The beginning of the end for rogue contractors?

17 November, 2021

As a contentious construction lawyer I am regularly contacted by homeowners (both existing and prospective) in connection with domestic construction projects that have gone awry.  Homeowners will have several hundreds of thousands of pounds entrusting major works to their home to a contractor only to find that the works are defective to a greater or lesser degree and the contractor has gone to ground or, even worse, has been dissolved, meaning they are left with no option but to spend further significant sums of money in making good these defects and with little opportunity to recover those costs.

Rogue contractors are not just a blight on those who engage them but also on the very many excellent, responsible and diligent contractors out there (those that as a contentious lawyer I rarely hear about in my professional capacity).  It is therefore interesting to note that currently before Parliament is the Domestic Building Works (Consumer Protection) Bill. 
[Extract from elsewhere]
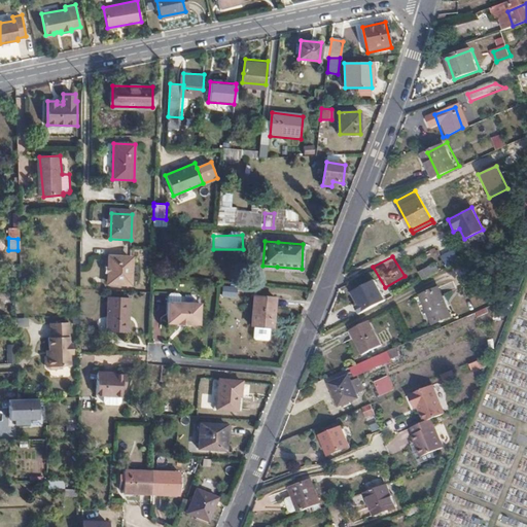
[(130,287),(131,260),(109,259),(108,286),(130,287)]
As a Private Members’ bill the chances of it making the statute books is uncertain and it may well not receive the necessary Parliamentary time to be passed. However, even if it does not become law the sentiments behind the Bill should be encouraged by the industry as a whole.  The Bill itself comprises just two paragraphs.  If passed, the Bill’s purpose is to enable further legislation to be passed which will introduce the detail behind it’s sentiment. 
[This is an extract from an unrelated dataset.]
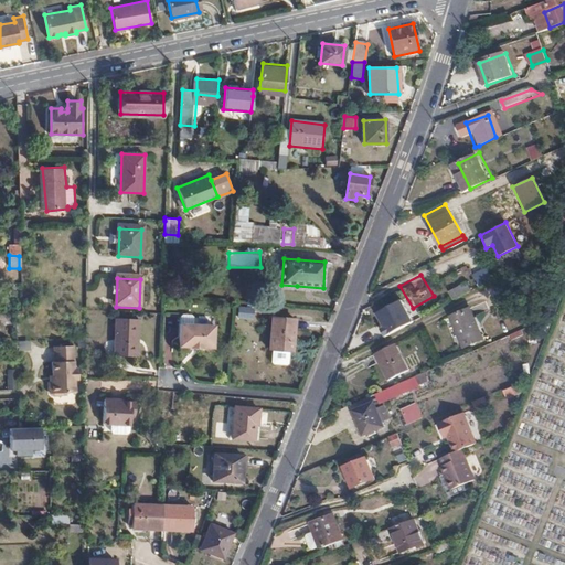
[(452,300),(472,290),(468,280),(448,290),(452,300)]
What the Bill envisages is the following:

  • A system of licensing for contractors who are engaged on domestic (homeowner) construction projects (as opposed to those engaged by property developers or on commercial property projects)
  • Penalties for contractors who carry out such work without a licence; and
  • A self-contained dispute resolution scheme to enable disputes to be resolved more swiftly and at lesser cost than traditional methods of dispute resolution such as court proceedings.

 

If the Bill is passed (or indeed if a voluntary scheme of similar intent is bought into by the industry) then it could have a number of benefits:

  • It would help to remove rogue contractors from the industry;
  • This in turn would improve the overall standards in the industry and consumer confidence in the industry; and
  • Higher standards and increased consumer confidence will lead to responsible contractors being able to justifiably charge a higher price for the work they carry out (on the basis that consumers will be more willing to pay for quality)

 

So while the Bill may not ultimately secure the necessary parliamentary time to become law, the sentiment of it should certainly be encouraged by not only those in the industry but also those who engage the industry and it will be interesting to see whether the construction sector resolves to regulate itself in the absence of legislative intervention this time round.